Tuesday, May 26, 2009

The journey ahead!

So it's official.... I am temporarily getting a job in our up town office! Its been official for a few days now... But I was not allowed to say much until they told everyone about the retirement of the lady I will be replacing... I am really nervous/excited! I feel like its a whole new chapter in my book! A good way to get my foot in the door. And a good way to get a little more experience under my belt! I have been scared for a while as to whether or not I would find something... and it is true I guess... Good things do come to those who wait! Well... at least in this case. I have been hoping and trying to find something! And this position pretty much fell in my lap.... Its funny too because I have been told this whole time by certain people that I would have to find something for my self because the state doesn't care.... but I guess in this case its more that they want to help the ones that are trying to succeed as opposed to having things handed to them.... I know that doesn't make much sense... But its all I can say about that without saying too much.

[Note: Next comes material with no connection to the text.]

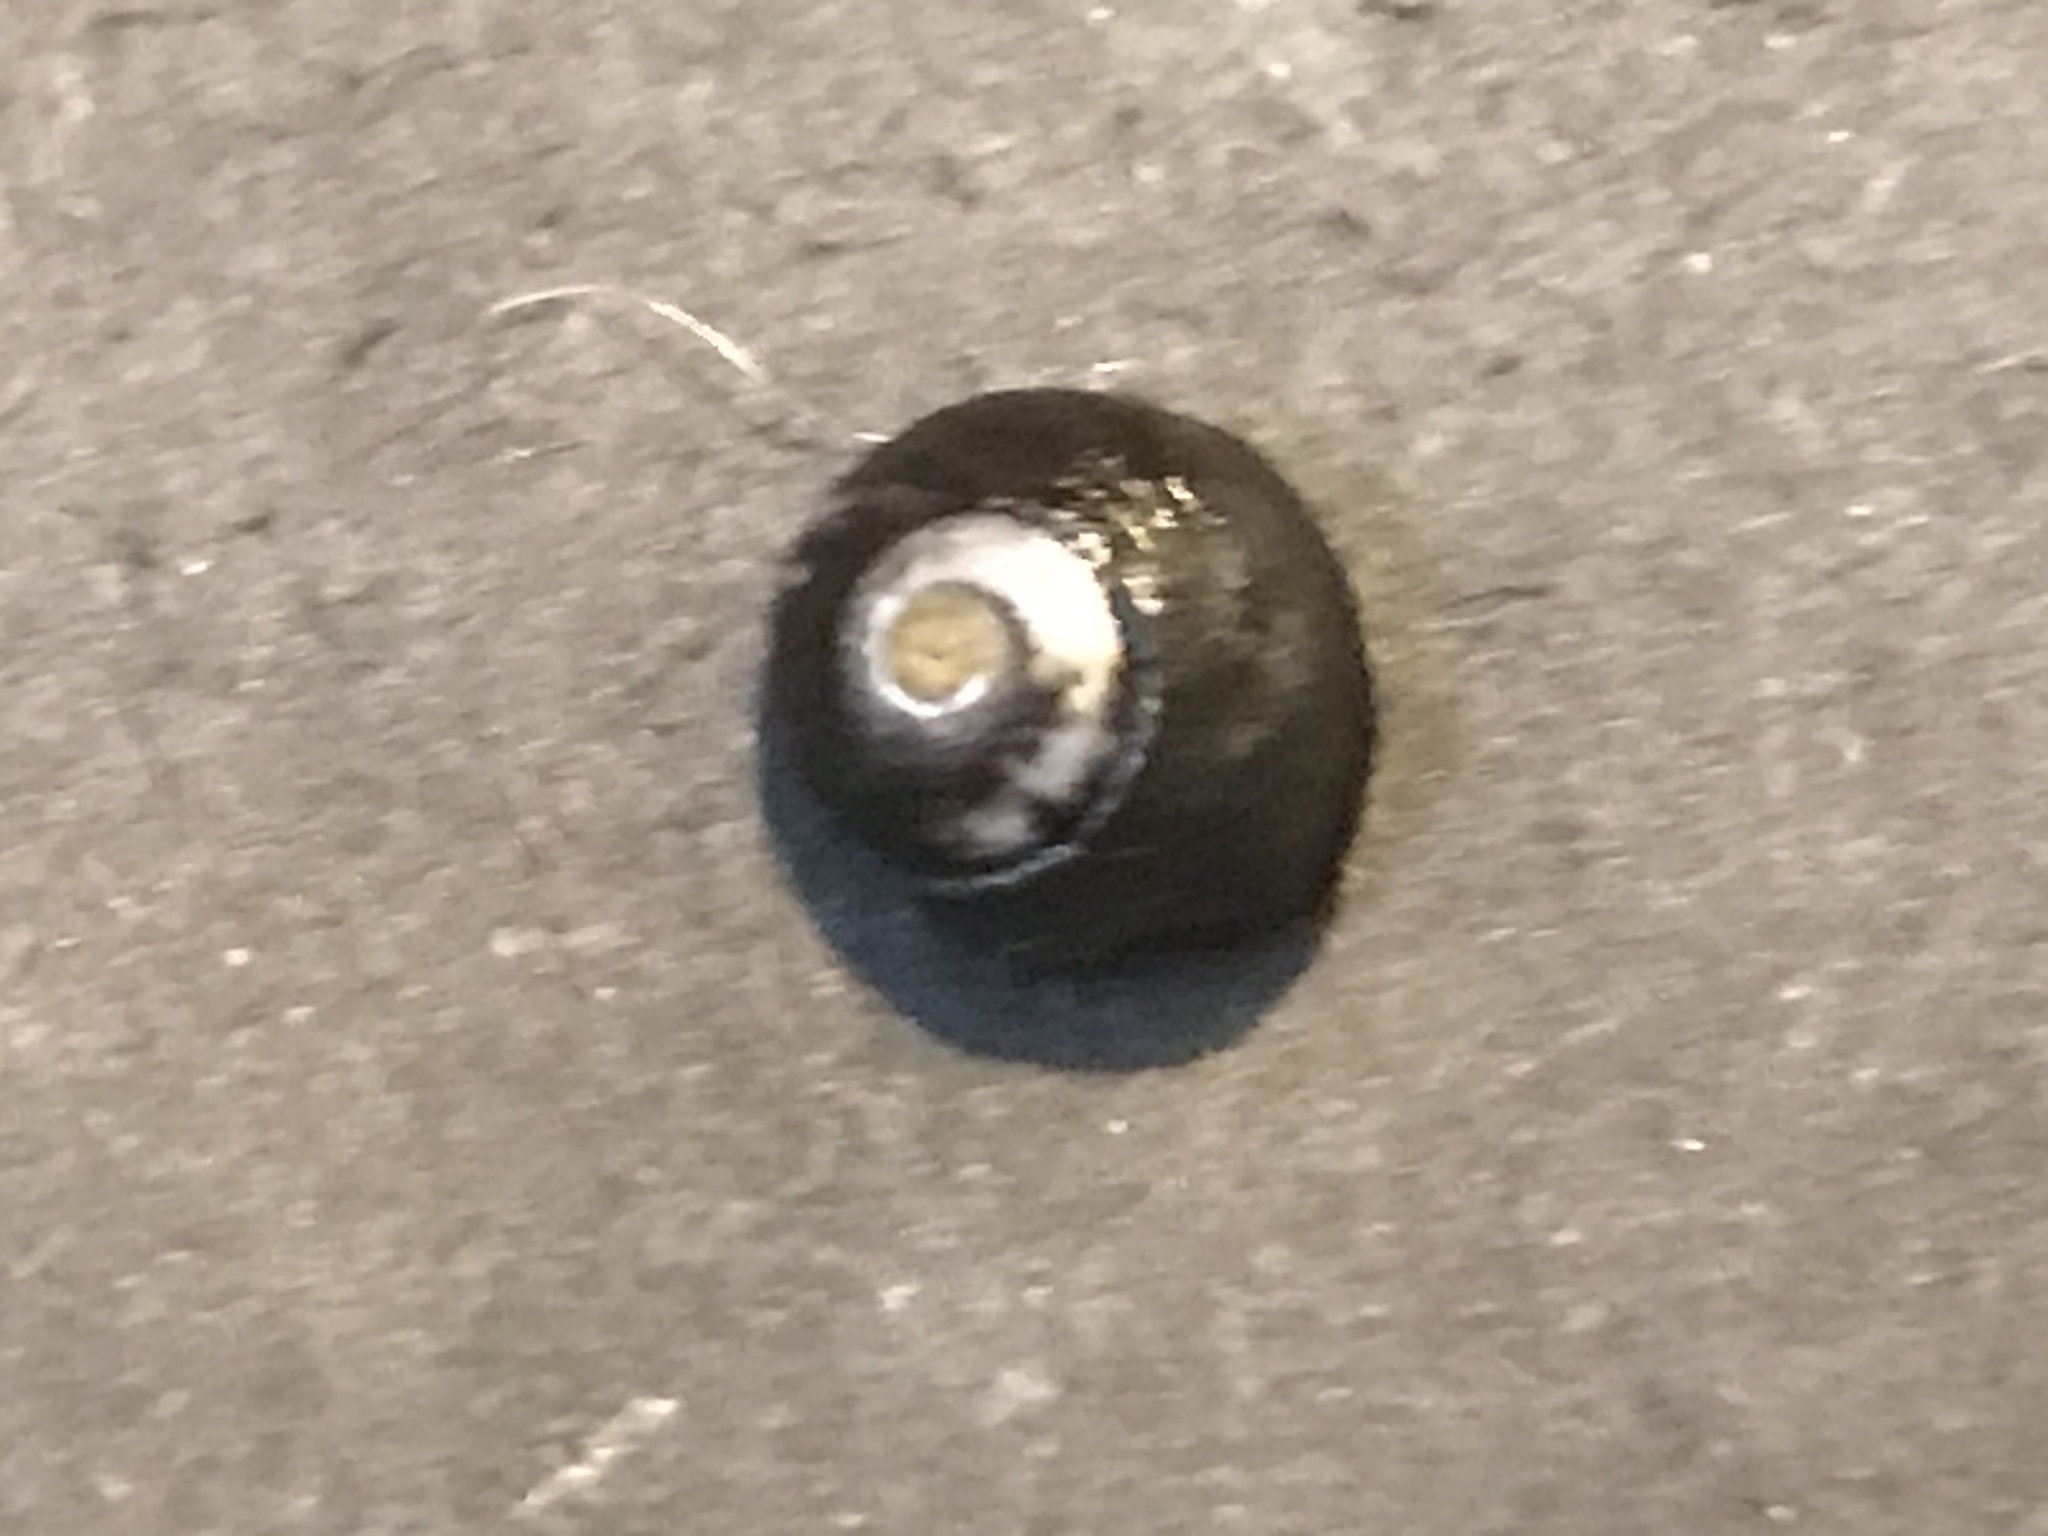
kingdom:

Ya know... This whole process has really opened my eyes to the kind of person that I want to be. Or more so.. the kind of attitude I want to have. Being around so much pessimism and negativity all the time really brings ya down. And I have just had to keep telling myself to look at the bright side of things... Not only with my job but with everything in life. It really is amazing how just thinking about the good in things can really turn things around. For example...me and the whole job thing... Yeah I am losing my job... But at the same time at least I was lucky enough to have as much notice as I did. And yes it was stressful... But I look at all the people who are out of work and on welfare and then I don't feel so bad for myself anymore. Because its true....everyone is always fighting some kind of battle... And there is always someone out there who is worse off than you. And you just have to make the best of things. And really... I can only be grateful for the things that have come up in my life. Because not going through what I have, wouldn't have made me the person that I am today.

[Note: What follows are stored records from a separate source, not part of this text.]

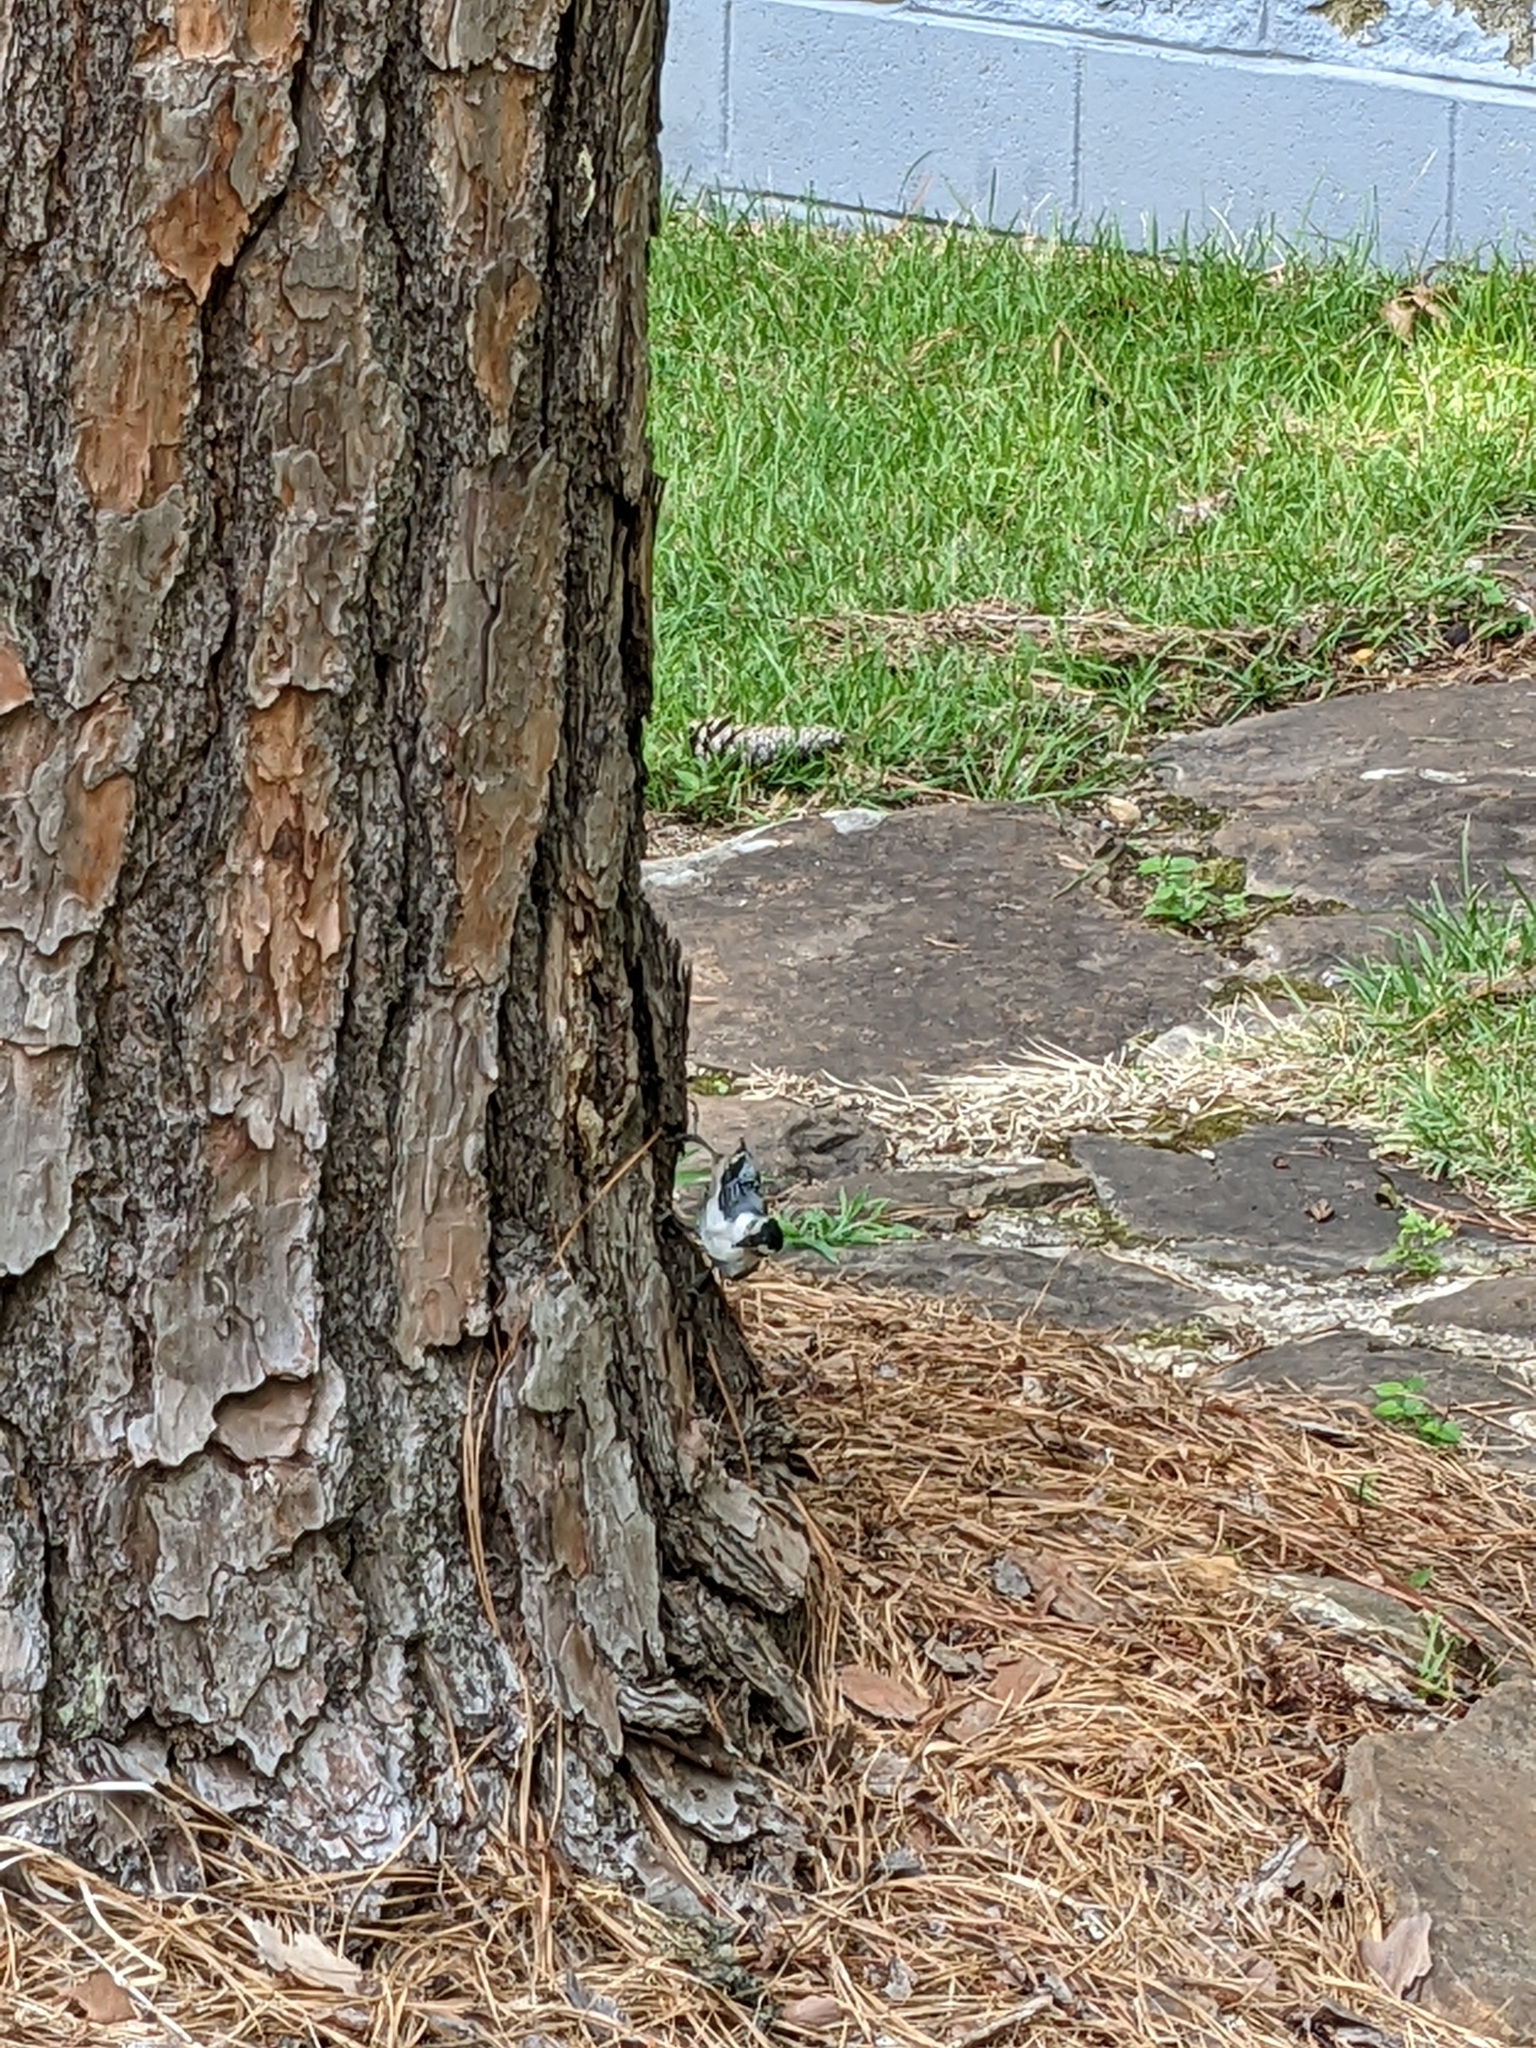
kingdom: Animalia
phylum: Chordata
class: Aves
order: Passeriformes
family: Sittidae
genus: Sitta
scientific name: Sitta carolinensis
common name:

So here is to the road ahead... I know am going to have some difficult times. And I am going to have to look for the sunshine through the stormy skies, and get around the bumps in the road... But I know that the journey that is about to start, is going to be an important part in my life! And as scary as that sounds.... I can do nothing more than to sit back and smile.

I hope everyone has a wonderful day! Remember to think of the positive in things... There is always someone out there who is fighting a bigger battle... Besides the world is so much more beautiful when seen through a happy heart and sparkling eyes!